> RECORDS PROVIDED:
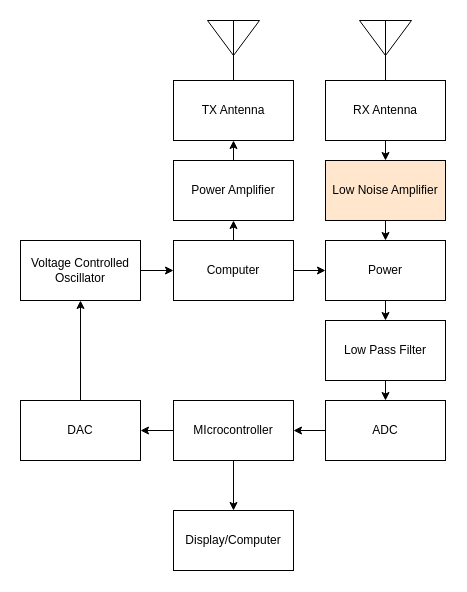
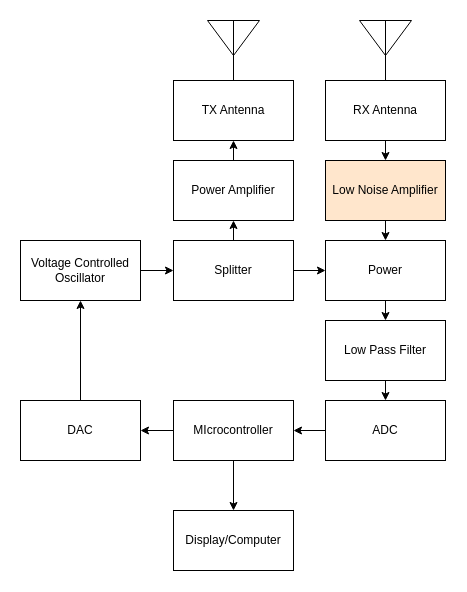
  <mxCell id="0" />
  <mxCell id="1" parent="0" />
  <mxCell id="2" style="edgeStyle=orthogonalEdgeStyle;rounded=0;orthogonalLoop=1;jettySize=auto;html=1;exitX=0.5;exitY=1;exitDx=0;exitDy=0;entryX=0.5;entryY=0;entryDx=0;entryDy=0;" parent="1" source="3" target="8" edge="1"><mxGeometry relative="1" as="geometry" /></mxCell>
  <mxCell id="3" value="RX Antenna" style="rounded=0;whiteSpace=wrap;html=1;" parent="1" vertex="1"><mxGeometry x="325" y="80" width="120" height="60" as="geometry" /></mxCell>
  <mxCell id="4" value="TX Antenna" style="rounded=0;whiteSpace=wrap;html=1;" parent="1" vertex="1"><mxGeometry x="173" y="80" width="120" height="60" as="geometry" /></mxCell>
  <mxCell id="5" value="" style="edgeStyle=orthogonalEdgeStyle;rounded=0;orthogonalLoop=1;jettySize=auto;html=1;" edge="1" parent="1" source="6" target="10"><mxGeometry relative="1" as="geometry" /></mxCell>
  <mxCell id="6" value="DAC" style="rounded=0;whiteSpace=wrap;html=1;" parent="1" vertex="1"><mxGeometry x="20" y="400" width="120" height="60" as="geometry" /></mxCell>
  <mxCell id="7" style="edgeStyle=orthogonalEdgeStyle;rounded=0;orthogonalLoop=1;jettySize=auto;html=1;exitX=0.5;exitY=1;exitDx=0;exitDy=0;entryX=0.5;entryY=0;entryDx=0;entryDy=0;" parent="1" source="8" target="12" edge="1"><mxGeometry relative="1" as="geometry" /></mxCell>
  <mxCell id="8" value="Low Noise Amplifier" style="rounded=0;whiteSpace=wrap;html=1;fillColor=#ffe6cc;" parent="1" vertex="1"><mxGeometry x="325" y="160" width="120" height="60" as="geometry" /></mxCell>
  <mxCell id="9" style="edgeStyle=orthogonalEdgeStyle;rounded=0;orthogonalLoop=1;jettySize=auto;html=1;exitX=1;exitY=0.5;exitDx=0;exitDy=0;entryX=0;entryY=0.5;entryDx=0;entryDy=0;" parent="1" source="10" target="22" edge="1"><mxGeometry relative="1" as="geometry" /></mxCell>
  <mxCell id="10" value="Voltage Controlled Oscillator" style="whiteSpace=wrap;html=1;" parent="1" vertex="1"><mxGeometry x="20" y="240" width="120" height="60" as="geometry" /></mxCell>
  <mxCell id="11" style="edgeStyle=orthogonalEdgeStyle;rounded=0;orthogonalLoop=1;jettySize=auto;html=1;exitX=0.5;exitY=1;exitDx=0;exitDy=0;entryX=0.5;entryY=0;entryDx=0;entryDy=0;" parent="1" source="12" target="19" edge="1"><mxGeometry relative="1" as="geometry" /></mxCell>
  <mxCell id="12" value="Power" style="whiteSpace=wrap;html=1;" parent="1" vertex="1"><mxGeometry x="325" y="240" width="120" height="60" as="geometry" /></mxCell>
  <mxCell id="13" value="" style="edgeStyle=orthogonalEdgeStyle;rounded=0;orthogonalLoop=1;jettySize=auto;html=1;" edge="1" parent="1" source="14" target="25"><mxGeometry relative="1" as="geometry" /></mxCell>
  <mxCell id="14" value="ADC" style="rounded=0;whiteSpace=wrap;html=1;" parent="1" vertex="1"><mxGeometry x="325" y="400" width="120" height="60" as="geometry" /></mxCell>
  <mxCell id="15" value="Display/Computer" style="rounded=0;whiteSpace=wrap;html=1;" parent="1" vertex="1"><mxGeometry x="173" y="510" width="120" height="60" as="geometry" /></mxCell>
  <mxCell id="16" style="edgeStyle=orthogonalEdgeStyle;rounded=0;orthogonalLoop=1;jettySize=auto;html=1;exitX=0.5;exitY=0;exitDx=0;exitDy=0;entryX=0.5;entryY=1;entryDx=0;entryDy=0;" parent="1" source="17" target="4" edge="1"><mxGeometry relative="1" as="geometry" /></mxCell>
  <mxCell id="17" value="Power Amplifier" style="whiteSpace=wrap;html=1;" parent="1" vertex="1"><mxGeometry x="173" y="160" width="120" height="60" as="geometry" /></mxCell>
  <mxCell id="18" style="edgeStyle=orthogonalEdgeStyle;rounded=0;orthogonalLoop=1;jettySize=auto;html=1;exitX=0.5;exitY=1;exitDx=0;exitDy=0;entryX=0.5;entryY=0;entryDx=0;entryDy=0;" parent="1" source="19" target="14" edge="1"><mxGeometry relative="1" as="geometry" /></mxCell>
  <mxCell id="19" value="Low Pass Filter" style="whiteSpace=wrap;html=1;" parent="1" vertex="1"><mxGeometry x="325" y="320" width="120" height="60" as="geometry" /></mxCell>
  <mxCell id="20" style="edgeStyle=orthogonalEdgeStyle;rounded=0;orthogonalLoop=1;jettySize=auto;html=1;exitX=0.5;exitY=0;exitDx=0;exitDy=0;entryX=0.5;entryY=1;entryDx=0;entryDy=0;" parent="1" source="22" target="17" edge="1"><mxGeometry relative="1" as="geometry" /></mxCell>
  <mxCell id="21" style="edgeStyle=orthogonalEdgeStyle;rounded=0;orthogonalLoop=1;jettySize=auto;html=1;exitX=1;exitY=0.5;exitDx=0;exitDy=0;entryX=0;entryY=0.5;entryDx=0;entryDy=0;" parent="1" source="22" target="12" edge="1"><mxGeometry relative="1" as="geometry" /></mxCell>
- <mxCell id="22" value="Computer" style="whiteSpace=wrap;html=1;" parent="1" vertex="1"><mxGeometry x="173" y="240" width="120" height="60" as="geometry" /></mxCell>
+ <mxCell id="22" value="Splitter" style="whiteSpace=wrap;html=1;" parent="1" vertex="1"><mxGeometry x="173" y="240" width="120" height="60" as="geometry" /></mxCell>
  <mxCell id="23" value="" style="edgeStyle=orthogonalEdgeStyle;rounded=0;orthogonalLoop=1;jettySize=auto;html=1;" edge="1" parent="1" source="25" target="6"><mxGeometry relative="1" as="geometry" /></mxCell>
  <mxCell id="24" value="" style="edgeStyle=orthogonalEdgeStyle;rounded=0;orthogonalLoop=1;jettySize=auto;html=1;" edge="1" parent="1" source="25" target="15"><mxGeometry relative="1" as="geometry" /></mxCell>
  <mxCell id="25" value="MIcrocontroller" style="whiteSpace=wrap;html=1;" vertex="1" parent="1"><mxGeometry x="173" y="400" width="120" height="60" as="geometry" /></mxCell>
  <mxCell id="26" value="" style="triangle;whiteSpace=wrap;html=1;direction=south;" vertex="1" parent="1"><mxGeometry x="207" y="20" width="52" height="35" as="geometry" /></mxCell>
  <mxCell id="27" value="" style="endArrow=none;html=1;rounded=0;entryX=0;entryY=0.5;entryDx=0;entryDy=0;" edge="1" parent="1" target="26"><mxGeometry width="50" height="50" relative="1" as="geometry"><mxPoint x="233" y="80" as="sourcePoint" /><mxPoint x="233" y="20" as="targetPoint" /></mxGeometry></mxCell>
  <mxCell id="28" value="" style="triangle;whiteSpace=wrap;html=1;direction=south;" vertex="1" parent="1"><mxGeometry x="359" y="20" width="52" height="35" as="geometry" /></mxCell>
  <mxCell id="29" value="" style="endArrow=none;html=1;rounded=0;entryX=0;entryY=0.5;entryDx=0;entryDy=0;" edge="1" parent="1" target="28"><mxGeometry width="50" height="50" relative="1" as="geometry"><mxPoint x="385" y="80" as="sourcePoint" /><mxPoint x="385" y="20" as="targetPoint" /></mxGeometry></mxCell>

> GIVEN TASK: How many lines of the records above contain the string "none"? Case counts, and the reply should be the number alone.

> EXERCISE RESULT: 2